Tree: number of children of each node given total number of nodes and number of sublevels

algebra-precalculusdiscrete mathematicsgraph theorytrees

Imagine a full n-tree: every node has a single parent (or is the root and has 0 parents) and exactly n children (or is a leaf node and has 0 children).

We can describe this tree with three variables: A = total number of nodes in the tree. B = number of sublevels in the tree. C = number of children per node.

The fundamental formula to relate these three variables is most intuitively:

$$ A = \sum_{n=0}^{B}{C^n} $$

For example, if there are 4 sublevels of hierarchy (under the top node) and each node has 3 children, then B = 4 and C = 3. The top layer's count is 1, then the second layer's count is 3, then 3^2 = 9, then 3^3 and 3^4. The sum equals 121.

From some Googling, I discovered that this sum can be expressed as:

$$ A = \frac{{C^{B+1}-1}}{{C-1}} $$

If given A and C, you can work it out to solve for B and end up with:

$$ B=log_C(AC-A+1)-1 $$

However, I am looking for a way to solve for C given A and B. Is there a way to do this?

Best Answer

Found the answer. First, some renaming of the variables for clarity:

  • Depth of tree = D (was previously B)
  • Node count = N (was previously A)
  • Children per node = C (same as before)

Next for some trivial edge cases:

$$D=0 \leftrightarrow N=1$$ $$D=1 \leftrightarrow N=C+1$$ $$C=1 \leftrightarrow N=D+1$$

So, we will only consider cases where C >= 2 and D >= 2.

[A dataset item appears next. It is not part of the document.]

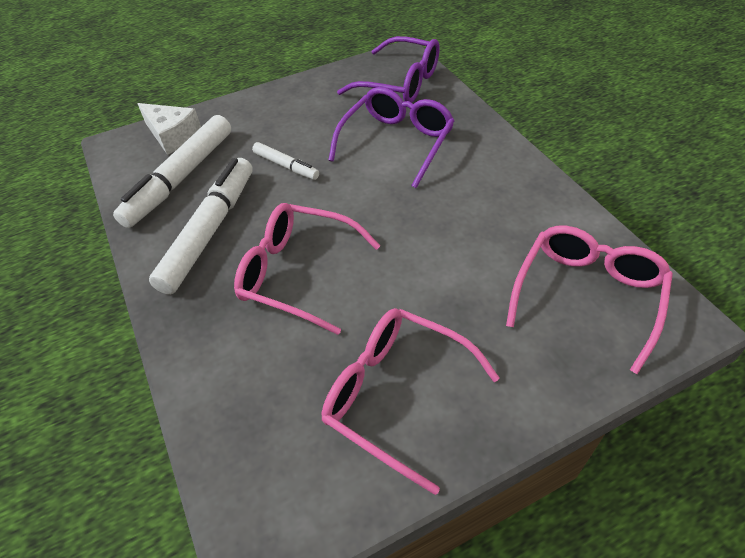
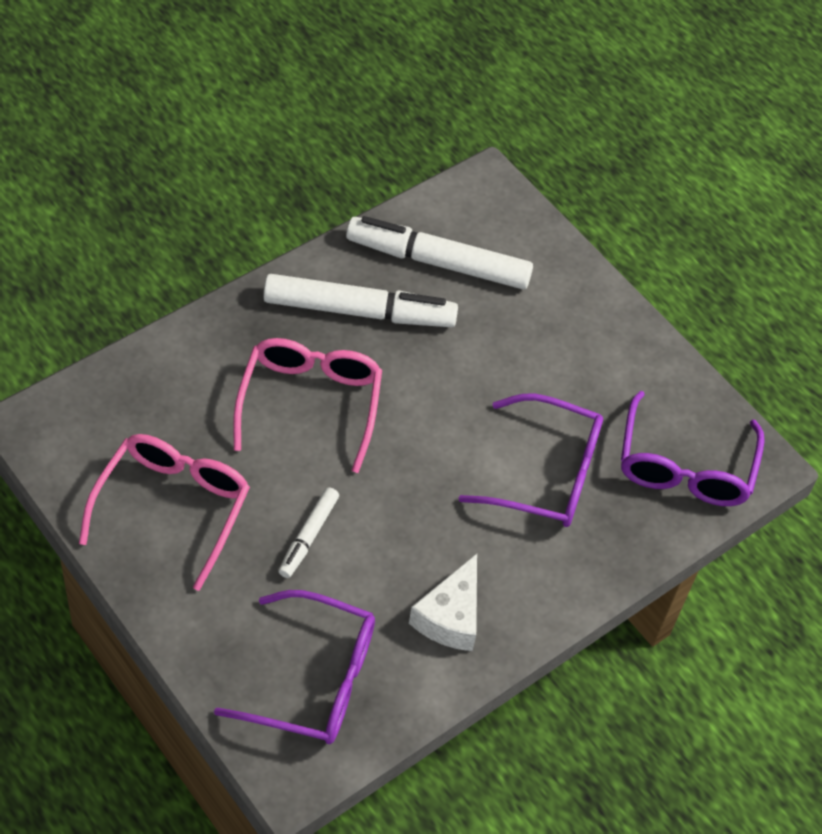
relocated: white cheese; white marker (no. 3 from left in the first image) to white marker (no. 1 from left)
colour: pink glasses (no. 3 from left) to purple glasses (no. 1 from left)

Divide all the nodes between leaf nodes L and non-leaf (parent) nodes P. L + P = N. So,

$$L=C^D$$ and $$P=\sum_{n=0}^{D-1}{C^n}$$

Therefore,

$$C=\sqrt[D]L$$

It is obvious that

$$\sqrt[D]L < \sqrt[D]{L+P}$$

But it is a property of full trees where C > 1 that there are more leaf nodes than parent nodes. Because L > P and D >= 2,

$$\sqrt[D]{L+P} < \sqrt[D]{L+L} \leq \sqrt[D]{L*D} = \sqrt[D]L+1$$

So putting them together,

$$\sqrt[D]L < \sqrt[D]{L+P} < \sqrt[D]L+1$$

And because C is an integer,

$$floor(\sqrt[D]{L+P})=\sqrt[D]L$$

Intuitively, this means that all parent nodes are not enough to change the order of magnitude of the tree. The leaf nodes are sufficient to determine this. After substituting,

$$C=floor(\sqrt[D]N)$$

So that is the answer. It also nicely works for the edge case of C=1, but not for D=0 or D=1.

All credit goes to my cousin for figuring this out.